**Tarea 1:** Cita sin cambios el fragmento del texto sobre José y sus hermanos que empieza en las palabras «Aparecen entonces sus» y termina después de las palabras «tenerlos a su lado.».
**Tarea 2:** Según el texto sobre José y sus hermanos, ¿a la casa de quién llega José después de ser vendido a los mercaderes?
**Tarea 3:** Prosigue el texto sobre José y sus hermanos a partir de su última oración.

**Texto mostrado:**
○ ○ ○ ○ ○

Hoy damos un salto en la vida de Jacob y la palabra presenta a sus doce hijos. La secuencia histórica es conocida: la envidia de los hermanos por su hermano José, predilecto de su padre Jacob, hace que tramen matarle. Al final no acaban con su vida sino que le abandonan vendiéndolo a unos mercaderes de Egipto y José llega a la casa de Putifar, nobleza cercana a la corte faraónica, e incluso llega a convertirse en hombre de confianza del faraón y con autoridad sobre la gestión de los bienes de la ciudad.

Aparecen entonces sus hermanos en Egipto para reclamar trigo para poder sobrevivir en ese tiempo de escasez. José se ocupa de esta administración y se enternece en ver a sus hermanos, que no le reconocen, porque incluso el habla en lengua-egipcia para no ser descubierto.

«¡Qué bello es cuando los hermanos viven unidos! (Salmo 133, 1). Ese es el deseo más ansiado de José y por el cual hoy llorará, cuando les encuentra de nuevo. Aunque han querido quitarle la vida, por el inmenso amor que les tiene, José no duda en dar su vida por ellos. ¡Qué preciosa contradicción! Pero hoy, ya no es así, y se muestran inmensamente arrepentidos.  La envidia es vencida por el arrepentimiento y el perdón vencerá a la ofensa. Vuelven a estar juntos los hermanos y, aunque todavía serán puestos a prueba, José está feliz de tenerlos a su lado.

○ ○ ○ ○ ○

Entradas guardadas
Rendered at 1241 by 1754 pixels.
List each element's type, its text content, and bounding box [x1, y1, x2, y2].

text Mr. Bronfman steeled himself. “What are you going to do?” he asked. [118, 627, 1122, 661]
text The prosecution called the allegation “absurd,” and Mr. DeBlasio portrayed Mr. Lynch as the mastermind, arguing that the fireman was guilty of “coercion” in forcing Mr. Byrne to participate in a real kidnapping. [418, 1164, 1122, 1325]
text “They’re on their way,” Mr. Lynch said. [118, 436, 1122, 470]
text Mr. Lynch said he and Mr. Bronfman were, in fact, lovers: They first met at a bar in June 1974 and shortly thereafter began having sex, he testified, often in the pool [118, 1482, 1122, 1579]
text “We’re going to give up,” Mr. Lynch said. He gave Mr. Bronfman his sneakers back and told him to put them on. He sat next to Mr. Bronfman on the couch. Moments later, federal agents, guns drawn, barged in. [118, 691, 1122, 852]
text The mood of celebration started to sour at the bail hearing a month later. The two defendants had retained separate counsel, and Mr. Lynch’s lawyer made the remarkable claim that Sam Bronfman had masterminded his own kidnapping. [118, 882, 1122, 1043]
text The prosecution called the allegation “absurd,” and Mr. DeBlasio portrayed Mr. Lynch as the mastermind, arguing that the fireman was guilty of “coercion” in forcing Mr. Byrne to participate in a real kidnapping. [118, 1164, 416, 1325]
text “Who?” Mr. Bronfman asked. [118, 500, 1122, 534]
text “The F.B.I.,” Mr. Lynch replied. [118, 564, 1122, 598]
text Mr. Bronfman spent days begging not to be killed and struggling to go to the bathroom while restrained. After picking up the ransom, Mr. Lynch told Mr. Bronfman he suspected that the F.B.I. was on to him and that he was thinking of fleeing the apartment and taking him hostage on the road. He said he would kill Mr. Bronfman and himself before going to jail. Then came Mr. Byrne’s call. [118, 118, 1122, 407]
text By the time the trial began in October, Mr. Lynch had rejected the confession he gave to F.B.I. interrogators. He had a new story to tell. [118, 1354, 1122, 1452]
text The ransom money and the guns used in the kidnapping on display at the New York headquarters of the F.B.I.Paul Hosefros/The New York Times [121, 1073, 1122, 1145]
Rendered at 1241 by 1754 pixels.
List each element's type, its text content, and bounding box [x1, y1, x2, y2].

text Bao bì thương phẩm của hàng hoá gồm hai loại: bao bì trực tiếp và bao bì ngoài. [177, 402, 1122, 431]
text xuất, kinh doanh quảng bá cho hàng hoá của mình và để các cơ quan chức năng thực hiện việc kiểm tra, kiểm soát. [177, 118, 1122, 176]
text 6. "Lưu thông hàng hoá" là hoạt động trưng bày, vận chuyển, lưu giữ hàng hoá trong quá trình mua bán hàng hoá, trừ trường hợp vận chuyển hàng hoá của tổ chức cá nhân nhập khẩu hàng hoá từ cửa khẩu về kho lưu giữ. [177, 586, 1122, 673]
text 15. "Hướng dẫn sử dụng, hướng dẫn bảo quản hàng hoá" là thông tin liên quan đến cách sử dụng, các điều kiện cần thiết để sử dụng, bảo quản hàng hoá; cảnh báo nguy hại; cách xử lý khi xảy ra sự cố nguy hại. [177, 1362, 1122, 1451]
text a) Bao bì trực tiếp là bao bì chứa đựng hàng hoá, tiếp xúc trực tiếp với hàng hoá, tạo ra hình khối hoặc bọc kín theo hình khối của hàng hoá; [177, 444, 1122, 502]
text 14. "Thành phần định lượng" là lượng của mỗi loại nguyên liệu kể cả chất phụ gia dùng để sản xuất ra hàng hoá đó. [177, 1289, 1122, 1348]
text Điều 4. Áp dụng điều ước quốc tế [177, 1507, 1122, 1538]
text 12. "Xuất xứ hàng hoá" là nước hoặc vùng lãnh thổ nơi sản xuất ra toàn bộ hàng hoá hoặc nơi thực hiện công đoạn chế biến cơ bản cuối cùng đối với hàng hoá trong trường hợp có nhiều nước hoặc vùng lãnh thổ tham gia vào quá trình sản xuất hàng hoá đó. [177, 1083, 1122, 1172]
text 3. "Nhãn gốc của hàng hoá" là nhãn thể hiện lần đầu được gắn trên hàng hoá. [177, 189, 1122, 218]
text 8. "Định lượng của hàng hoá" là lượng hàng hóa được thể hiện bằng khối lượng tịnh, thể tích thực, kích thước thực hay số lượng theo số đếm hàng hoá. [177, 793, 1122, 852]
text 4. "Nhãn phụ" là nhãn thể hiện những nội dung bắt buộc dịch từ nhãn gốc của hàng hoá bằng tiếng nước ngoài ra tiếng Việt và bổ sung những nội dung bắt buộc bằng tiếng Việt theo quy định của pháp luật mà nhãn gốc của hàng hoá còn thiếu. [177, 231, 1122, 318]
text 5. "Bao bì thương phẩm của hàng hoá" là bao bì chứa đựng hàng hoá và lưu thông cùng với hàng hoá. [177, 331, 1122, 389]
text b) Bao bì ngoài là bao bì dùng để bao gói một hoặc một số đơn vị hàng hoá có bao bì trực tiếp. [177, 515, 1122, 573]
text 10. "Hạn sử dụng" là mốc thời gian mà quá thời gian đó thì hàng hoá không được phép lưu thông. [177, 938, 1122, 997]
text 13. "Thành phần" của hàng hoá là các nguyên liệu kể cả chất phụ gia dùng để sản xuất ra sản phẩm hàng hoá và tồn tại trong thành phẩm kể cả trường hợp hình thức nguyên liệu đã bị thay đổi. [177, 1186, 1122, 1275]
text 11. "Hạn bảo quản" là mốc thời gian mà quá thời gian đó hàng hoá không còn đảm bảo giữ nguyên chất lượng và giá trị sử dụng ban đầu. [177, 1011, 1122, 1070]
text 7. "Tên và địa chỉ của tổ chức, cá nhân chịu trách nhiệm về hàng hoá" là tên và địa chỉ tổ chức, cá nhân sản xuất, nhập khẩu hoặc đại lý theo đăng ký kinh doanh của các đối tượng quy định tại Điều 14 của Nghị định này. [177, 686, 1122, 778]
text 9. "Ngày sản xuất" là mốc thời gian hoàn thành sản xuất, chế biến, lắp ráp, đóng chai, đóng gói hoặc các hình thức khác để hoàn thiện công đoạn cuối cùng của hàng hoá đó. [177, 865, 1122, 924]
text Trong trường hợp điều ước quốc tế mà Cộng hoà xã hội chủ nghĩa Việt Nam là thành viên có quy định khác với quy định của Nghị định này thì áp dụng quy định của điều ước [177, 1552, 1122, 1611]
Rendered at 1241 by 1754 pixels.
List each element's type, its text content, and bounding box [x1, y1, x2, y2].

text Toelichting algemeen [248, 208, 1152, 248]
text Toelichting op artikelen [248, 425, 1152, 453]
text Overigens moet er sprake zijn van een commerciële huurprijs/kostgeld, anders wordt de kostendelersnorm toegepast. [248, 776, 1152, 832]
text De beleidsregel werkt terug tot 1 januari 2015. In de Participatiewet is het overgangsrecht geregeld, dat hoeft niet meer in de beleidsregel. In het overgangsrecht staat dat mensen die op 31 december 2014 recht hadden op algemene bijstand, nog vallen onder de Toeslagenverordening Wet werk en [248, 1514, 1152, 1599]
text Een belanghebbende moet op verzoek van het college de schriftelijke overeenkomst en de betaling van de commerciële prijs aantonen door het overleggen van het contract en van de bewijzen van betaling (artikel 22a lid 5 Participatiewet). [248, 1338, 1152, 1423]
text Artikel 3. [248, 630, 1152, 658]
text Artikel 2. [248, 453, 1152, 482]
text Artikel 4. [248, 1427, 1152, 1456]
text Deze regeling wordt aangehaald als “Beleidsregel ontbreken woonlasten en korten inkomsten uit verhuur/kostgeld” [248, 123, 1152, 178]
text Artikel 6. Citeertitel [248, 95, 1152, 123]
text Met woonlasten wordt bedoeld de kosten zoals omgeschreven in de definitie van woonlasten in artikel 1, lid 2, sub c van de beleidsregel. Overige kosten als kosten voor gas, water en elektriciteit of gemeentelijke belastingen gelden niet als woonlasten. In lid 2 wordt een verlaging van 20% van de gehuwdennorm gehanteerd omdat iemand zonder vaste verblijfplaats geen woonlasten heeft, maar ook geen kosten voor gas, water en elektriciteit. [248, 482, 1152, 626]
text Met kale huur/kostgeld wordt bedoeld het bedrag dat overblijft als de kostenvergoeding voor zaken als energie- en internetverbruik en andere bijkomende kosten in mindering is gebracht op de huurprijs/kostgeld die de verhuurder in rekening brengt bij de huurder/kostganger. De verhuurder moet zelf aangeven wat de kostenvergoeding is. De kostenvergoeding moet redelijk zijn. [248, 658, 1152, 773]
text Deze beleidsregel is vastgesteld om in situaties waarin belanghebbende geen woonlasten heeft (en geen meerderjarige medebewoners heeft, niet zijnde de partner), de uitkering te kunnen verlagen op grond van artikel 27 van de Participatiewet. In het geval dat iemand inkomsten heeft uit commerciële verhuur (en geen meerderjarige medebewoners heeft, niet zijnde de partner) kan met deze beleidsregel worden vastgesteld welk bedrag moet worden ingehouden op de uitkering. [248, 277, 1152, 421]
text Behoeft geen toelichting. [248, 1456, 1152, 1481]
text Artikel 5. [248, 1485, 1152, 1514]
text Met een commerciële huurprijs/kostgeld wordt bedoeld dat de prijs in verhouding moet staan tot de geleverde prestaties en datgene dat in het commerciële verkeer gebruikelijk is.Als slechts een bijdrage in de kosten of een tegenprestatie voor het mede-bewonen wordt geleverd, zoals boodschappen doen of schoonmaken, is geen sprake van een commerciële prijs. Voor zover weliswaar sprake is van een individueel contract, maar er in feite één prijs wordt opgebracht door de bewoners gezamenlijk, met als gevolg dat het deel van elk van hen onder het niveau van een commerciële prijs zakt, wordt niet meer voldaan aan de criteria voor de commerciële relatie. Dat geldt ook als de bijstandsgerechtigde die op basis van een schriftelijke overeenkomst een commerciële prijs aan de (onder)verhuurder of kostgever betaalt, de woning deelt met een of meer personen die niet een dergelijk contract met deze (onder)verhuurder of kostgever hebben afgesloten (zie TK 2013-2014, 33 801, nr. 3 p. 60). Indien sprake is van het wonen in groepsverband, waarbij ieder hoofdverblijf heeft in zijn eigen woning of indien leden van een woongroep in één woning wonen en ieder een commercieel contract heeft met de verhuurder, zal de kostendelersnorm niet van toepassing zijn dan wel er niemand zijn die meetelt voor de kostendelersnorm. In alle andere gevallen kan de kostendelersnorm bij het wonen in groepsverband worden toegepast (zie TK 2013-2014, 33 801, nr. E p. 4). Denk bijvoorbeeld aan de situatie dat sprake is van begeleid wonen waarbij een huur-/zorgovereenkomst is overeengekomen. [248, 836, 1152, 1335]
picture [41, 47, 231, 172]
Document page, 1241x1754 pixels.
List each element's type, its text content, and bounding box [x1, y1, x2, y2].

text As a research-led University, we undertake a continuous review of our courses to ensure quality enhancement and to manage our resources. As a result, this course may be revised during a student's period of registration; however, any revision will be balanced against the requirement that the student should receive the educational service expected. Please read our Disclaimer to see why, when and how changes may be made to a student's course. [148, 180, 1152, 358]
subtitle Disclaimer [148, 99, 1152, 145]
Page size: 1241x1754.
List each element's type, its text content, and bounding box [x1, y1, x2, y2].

○ ○ ○ ○ ○

**Respuesta 1:**
Aparecen entonces sus hermanos en Egipto para reclamar trigo para poder sobrevivir en ese tiempo de escasez. José se ocupa de esta administración y se enternece en ver a sus hermanos, que no le reconocen, porque incluso el habla en lengua-egipcia para no ser descubierto.

«¡Qué bello es cuando los hermanos viven unidos! (Salmo 133, 1). Ese es el deseo más ansiado de José y por el cual hoy llorará, cuando les encuentra de nuevo. Aunque han querido quitarle la vida, por el inmenso amor que les tiene, José no duda en dar su vida por ellos. ¡Qué preciosa contradicción! Pero hoy, ya no es así, y se muestran inmensamente arrepentidos.  La envidia es vencida por el arrepentimiento y el perdón vencerá a la ofensa. Vuelven a estar juntos los hermanos y, aunque todavía serán puestos a prueba, José está feliz de tenerlos a su lado.

**Respuesta 2:** A la casa de Putifar.

**Respuesta 3:**
¡Qué precioso contraste entre los doce hijos de Jacob y los doce apóstoles de Cristo! Jesús lo hizo a propósito, no es casualidad, eligió a doce hombres bien concretos, como bien conocidos eran los doce hijos de Israel. De algún modo los quiere como ellos: débiles y pecadores, ¡ pero unidos como hermanos! Porque como los hijos de Israel, unidos son invencibles. No habrá mal que se les resista. Unidos a Jesucristo y formando una gran fraternidad entre ellos,  tendrán siempre la Gracia y «autoridad para expulsar espíritus inmundos y curar toda enfermedad y dolencia».  Y por eso les recomienda: «no vayáis a tierras de gentiles, ni a las ciudades de Samaría…»; es decir, como hijos míos no os separéis de mí, no vayáis detrás de otros bienes que no son mi amor y mi casa (Iglesia).  No os disperséis en tierras donde en el corazón reinan los ideales del hedonismo, los privilegios, el estar unos por encima de los otros, los protagonismos, envidias y ambiciones. Porque entonces perderéis el tesoro más precioso: vuestra fraternidad y el amor verdadero que conocéis. Así, bien unidos en el Amor, caminad en la vida, y mostrad a todos «que el reino de Dios esta cerca». No es de extrañar que antes de morir Jesús rezara a gritos:  «Padre… los que me diste…que todos sean uno para que el mundo crea» (Jn 17,21).